- JOB -
Keep the pictures out of the copy and print all the entries below exactly.
□ □ □
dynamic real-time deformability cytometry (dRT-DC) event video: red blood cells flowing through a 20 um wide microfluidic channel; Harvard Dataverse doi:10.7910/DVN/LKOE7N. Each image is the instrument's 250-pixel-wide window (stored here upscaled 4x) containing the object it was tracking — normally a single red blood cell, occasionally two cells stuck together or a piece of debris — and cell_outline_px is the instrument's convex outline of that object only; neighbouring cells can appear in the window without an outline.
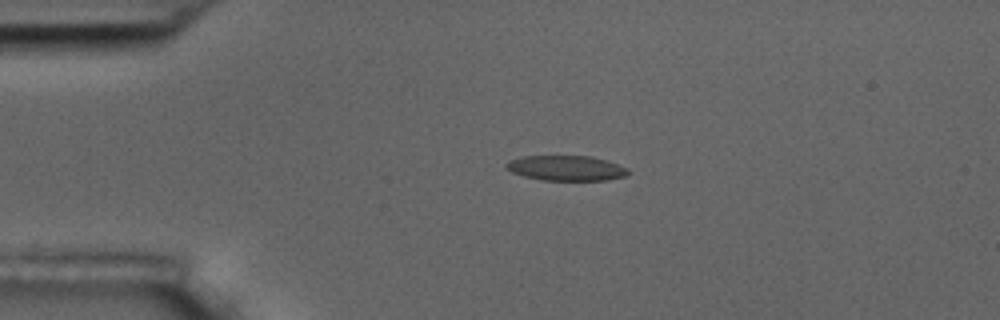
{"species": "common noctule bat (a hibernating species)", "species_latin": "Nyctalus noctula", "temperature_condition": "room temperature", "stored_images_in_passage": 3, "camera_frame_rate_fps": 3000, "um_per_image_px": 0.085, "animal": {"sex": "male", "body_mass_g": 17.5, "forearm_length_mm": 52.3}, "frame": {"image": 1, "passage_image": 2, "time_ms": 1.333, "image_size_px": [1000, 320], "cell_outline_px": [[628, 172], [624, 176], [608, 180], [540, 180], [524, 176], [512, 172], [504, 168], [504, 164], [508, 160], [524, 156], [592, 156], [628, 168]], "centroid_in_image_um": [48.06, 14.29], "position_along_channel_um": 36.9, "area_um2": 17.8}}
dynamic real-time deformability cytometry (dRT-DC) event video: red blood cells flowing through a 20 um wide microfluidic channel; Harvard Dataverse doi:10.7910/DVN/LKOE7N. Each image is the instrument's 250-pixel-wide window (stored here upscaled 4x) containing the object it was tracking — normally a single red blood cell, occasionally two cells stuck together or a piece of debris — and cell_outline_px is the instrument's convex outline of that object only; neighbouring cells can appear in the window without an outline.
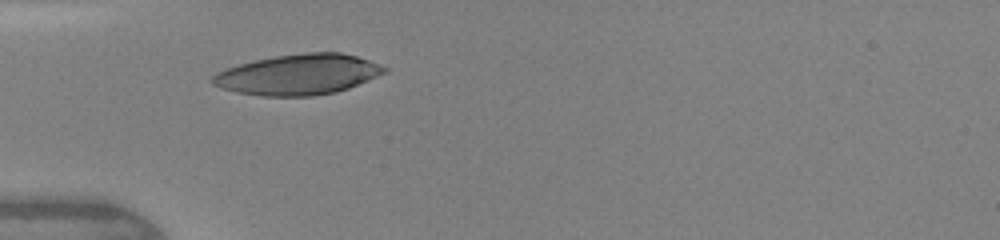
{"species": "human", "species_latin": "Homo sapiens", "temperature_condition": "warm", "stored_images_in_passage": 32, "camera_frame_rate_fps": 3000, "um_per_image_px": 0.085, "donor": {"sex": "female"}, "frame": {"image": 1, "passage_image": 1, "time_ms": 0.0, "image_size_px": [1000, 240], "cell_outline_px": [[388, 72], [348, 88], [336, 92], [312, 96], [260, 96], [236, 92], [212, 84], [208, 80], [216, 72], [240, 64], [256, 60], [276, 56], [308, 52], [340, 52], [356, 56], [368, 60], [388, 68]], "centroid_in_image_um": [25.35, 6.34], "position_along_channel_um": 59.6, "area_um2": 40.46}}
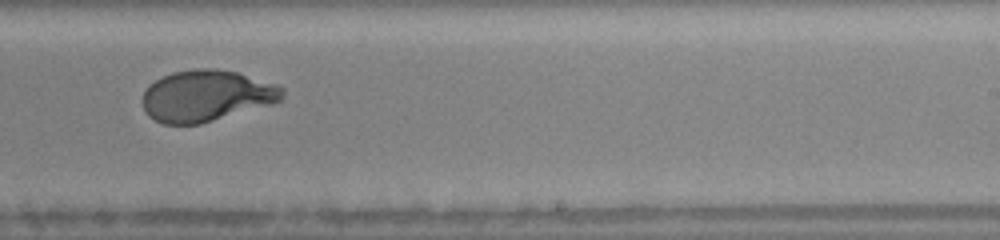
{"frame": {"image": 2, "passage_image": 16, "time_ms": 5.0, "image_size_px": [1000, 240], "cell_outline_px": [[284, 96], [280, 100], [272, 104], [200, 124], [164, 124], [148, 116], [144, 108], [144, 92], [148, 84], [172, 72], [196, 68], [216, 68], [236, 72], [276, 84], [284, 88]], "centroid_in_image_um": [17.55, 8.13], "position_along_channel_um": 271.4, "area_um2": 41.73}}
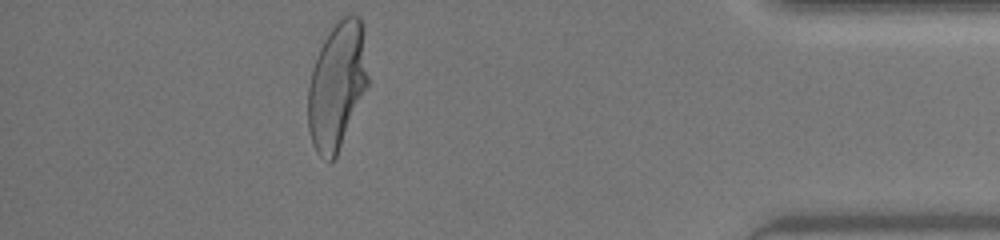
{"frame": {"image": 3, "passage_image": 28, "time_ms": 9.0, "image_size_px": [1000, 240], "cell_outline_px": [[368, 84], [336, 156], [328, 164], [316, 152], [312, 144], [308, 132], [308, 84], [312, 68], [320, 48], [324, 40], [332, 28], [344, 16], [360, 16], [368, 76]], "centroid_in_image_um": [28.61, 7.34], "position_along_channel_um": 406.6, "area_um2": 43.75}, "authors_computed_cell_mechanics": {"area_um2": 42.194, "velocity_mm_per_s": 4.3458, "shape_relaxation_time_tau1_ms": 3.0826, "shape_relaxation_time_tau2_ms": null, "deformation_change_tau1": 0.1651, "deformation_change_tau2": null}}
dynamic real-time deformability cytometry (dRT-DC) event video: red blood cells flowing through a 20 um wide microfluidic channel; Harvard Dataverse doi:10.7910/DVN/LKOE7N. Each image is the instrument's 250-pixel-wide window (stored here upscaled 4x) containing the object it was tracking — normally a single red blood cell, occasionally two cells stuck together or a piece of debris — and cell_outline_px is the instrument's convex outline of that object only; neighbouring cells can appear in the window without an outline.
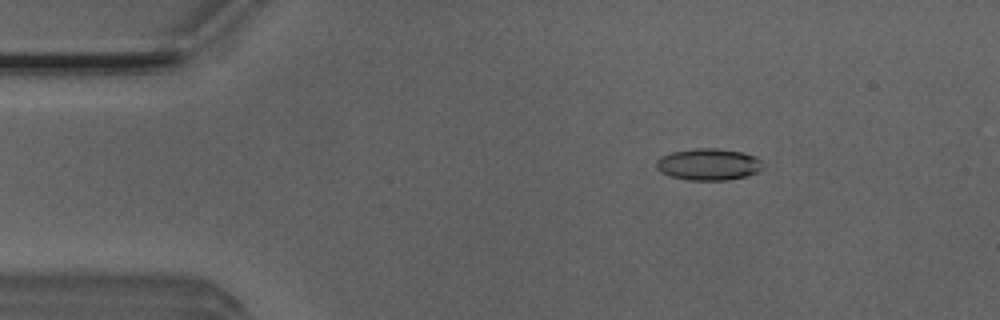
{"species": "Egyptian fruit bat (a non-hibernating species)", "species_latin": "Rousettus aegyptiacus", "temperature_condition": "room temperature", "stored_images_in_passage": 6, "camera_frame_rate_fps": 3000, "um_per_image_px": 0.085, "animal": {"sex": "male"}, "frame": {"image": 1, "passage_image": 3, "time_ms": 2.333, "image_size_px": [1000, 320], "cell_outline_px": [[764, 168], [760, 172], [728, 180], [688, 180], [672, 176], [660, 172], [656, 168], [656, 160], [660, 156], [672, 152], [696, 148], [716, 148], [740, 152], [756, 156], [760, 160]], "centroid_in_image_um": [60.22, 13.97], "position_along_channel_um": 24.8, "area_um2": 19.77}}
□ □ □
- OUTPUT OF THE TASK -
dynamic real-time deformability cytometry (dRT-DC) event video: red blood cells flowing through a 20 um wide microfluidic channel; Harvard Dataverse doi:10.7910/DVN/LKOE7N. Each image is the instrument's 250-pixel-wide window (stored here upscaled 4x) containing the object it was tracking — normally a single red blood cell, occasionally two cells stuck together or a piece of debris — and cell_outline_px is the instrument's convex outline of that object only; neighbouring cells can appear in the window without an outline.
{"species": "common noctule bat (a hibernating species)", "species_latin": "Nyctalus noctula", "temperature_condition": "room temperature", "stored_images_in_passage": 3, "camera_frame_rate_fps": 3000, "um_per_image_px": 0.085, "animal": {"sex": "male", "body_mass_g": 17.5, "forearm_length_mm": 52.3}, "frame": {"image": 1, "passage_image": 2, "time_ms": 1.333, "image_size_px": [1000, 320], "cell_outline_px": [[628, 172], [624, 176], [608, 180], [540, 180], [524, 176], [512, 172], [504, 168], [504, 164], [508, 160], [524, 156], [592, 156], [628, 168]], "centroid_in_image_um": [48.06, 14.29], "position_along_channel_um": 36.9, "area_um2": 17.8}}
dynamic real-time deformability cytometry (dRT-DC) event video: red blood cells flowing through a 20 um wide microfluidic channel; Harvard Dataverse doi:10.7910/DVN/LKOE7N. Each image is the instrument's 250-pixel-wide window (stored here upscaled 4x) containing the object it was tracking — normally a single red blood cell, occasionally two cells stuck together or a piece of debris — and cell_outline_px is the instrument's convex outline of that object only; neighbouring cells can appear in the window without an outline.
{"species": "human", "species_latin": "Homo sapiens", "temperature_condition": "warm", "stored_images_in_passage": 32, "camera_frame_rate_fps": 3000, "um_per_image_px": 0.085, "donor": {"sex": "female"}, "frame": {"image": 1, "passage_image": 1, "time_ms": 0.0, "image_size_px": [1000, 240], "cell_outline_px": [[388, 72], [348, 88], [336, 92], [312, 96], [260, 96], [236, 92], [212, 84], [208, 80], [216, 72], [240, 64], [256, 60], [276, 56], [308, 52], [340, 52], [356, 56], [368, 60], [388, 68]], "centroid_in_image_um": [25.35, 6.34], "position_along_channel_um": 59.6, "area_um2": 40.46}}
{"frame": {"image": 2, "passage_image": 16, "time_ms": 5.0, "image_size_px": [1000, 240], "cell_outline_px": [[284, 96], [280, 100], [272, 104], [200, 124], [164, 124], [148, 116], [144, 108], [144, 92], [148, 84], [172, 72], [196, 68], [216, 68], [236, 72], [276, 84], [284, 88]], "centroid_in_image_um": [17.55, 8.13], "position_along_channel_um": 271.4, "area_um2": 41.73}}
{"frame": {"image": 3, "passage_image": 28, "time_ms": 9.0, "image_size_px": [1000, 240], "cell_outline_px": [[368, 84], [336, 156], [328, 164], [316, 152], [312, 144], [308, 132], [308, 84], [312, 68], [320, 48], [324, 40], [332, 28], [344, 16], [360, 16], [368, 76]], "centroid_in_image_um": [28.61, 7.34], "position_along_channel_um": 406.6, "area_um2": 43.75}, "authors_computed_cell_mechanics": {"area_um2": 42.194, "velocity_mm_per_s": 4.3458, "shape_relaxation_time_tau1_ms": 3.0826, "shape_relaxation_time_tau2_ms": null, "deformation_change_tau1": 0.1651, "deformation_change_tau2": null}}
dynamic real-time deformability cytometry (dRT-DC) event video: red blood cells flowing through a 20 um wide microfluidic channel; Harvard Dataverse doi:10.7910/DVN/LKOE7N. Each image is the instrument's 250-pixel-wide window (stored here upscaled 4x) containing the object it was tracking — normally a single red blood cell, occasionally two cells stuck together or a piece of debris — and cell_outline_px is the instrument's convex outline of that object only; neighbouring cells can appear in the window without an outline.
{"species": "Egyptian fruit bat (a non-hibernating species)", "species_latin": "Rousettus aegyptiacus", "temperature_condition": "room temperature", "stored_images_in_passage": 6, "camera_frame_rate_fps": 3000, "um_per_image_px": 0.085, "animal": {"sex": "male"}, "frame": {"image": 1, "passage_image": 3, "time_ms": 2.333, "image_size_px": [1000, 320], "cell_outline_px": [[764, 168], [760, 172], [728, 180], [688, 180], [672, 176], [660, 172], [656, 168], [656, 160], [660, 156], [672, 152], [696, 148], [716, 148], [740, 152], [756, 156], [760, 160]], "centroid_in_image_um": [60.22, 13.97], "position_along_channel_um": 24.8, "area_um2": 19.77}}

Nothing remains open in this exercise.